UN CEMENTERIO DE POBRES
Hace calor en el distrito de Tres de Febrero. Es un día cualquiera de septiembre en un cementerio público del Conurbano, en el que hay feo olor. Aquí descansan todos los pobres de Buenos Aires. En el casillero 57, de la fila 10, está la tumba de Cabañas. La foto lo muestra contento, con el pelo bien peinado y cortito, prolijo. Alrededor hay rosarios, mensajes de amigos, botellas, cigarrillos de tabaco y de mariguana. Aquí lo despidieron a los tiros. Aquí llegó un micro de amigos para darle el último adiós, tan alejado de lo que pudo ser y no fue. Aquí descansa. Desde aquí ve todo. Ve que en Europa, la Juventus de Carlitos Tévez se queda fuera de la Champions ante el Galatasaray. Perdió faltando cinco minutos para el final. Aunque su amigo de pibes ya es el máximo goleador del calcio.
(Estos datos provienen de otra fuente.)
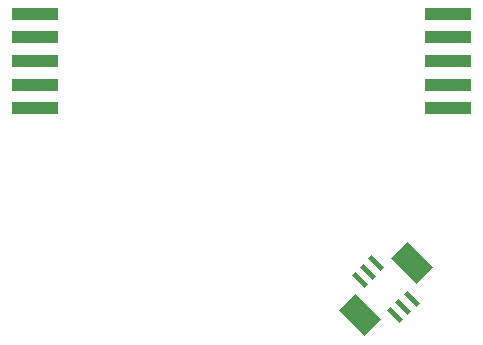
<source format=gbr>
%TF.GenerationSoftware,KiCad,Pcbnew,7.0.5-0*%
%TF.CreationDate,2023-07-12T10:20:26-04:00*%
%TF.ProjectId,stm32g431-mt6701-stspin233,73746d33-3267-4343-9331-2d6d74363730,rev?*%
%TF.SameCoordinates,Original*%
%TF.FileFunction,Paste,Bot*%
%TF.FilePolarity,Positive*%
%FSLAX46Y46*%
G04 Gerber Fmt 4.6, Leading zero omitted, Abs format (unit mm)*
G04 Created by KiCad (PCBNEW 7.0.5-0) date 2023-07-12 10:20:26*
%MOMM*%
%LPD*%
G01*
G04 APERTURE LIST*
G04 Aperture macros list*
%AMRotRect*
0 Rectangle, with rotation*
0 The origin of the aperture is its center*
0 $1 length*
0 $2 width*
0 $3 Rotation angle, in degrees counterclockwise*
0 Add horizontal line*
21,1,$1,$2,0,0,$3*%
G04 Aperture macros list end*
%ADD10R,4.000000X1.000000*%
%ADD11RotRect,0.400000X1.500000X45.000000*%
%ADD12RotRect,2.000000X3.000000X45.000000*%
%ADD13RotRect,0.400000X1.500000X225.000000*%
%ADD14RotRect,2.000000X3.000000X225.000000*%
G04 APERTURE END LIST*
D10*
%TO.C,J104*%
X110833200Y-64002800D03*
X110833200Y-62002800D03*
X110833200Y-60002800D03*
X110833200Y-58002800D03*
X110833200Y-56002800D03*
%TD*%
D11*
%TO.C,J109*%
X142707107Y-80117893D03*
X142000000Y-80825000D03*
X141292893Y-81532107D03*
D12*
X138296882Y-81538471D03*
X142713471Y-77121882D03*
%TD*%
D13*
%TO.C,J110*%
X138310102Y-78546134D03*
X139017209Y-77839027D03*
X139724316Y-77131920D03*
D14*
X142720327Y-77125556D03*
X138303738Y-81542145D03*
%TD*%
D10*
%TO.C,J103*%
X145825000Y-64000000D03*
X145825000Y-62000000D03*
X145825000Y-60000000D03*
X145825000Y-58000000D03*
X145825000Y-56000000D03*
%TD*%
M02*

</source>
Igual, si Cabañas hubiera estado, a lo mejor, habría entrado por la derecha, dando indicaciones a sus compañeros, como lo hacía cuando jugaba en All Boys, con la camiseta blanca y negra, igual a la de la Juve. Habría recibido la pelota del enganche, por la izquierda, y Tévez habría puteado porque otra vez estaba solo por la derecha. Y Cabañas con la pelota en los pies. Y Cabañas con todo el potrero encima, definiría a un costado del palo, con un toque suave, con un pase a la red, para que la pelota entrara despacio. Y luego habría buscado a Carlitos, con el que pateaba piedritas descalzo en Fuerte Apache y decían ser mejores amigos, para darle un abrazo como se daban jugando en la 84 de All Boys. Habría sido, pero no, no salió, no pudo ser.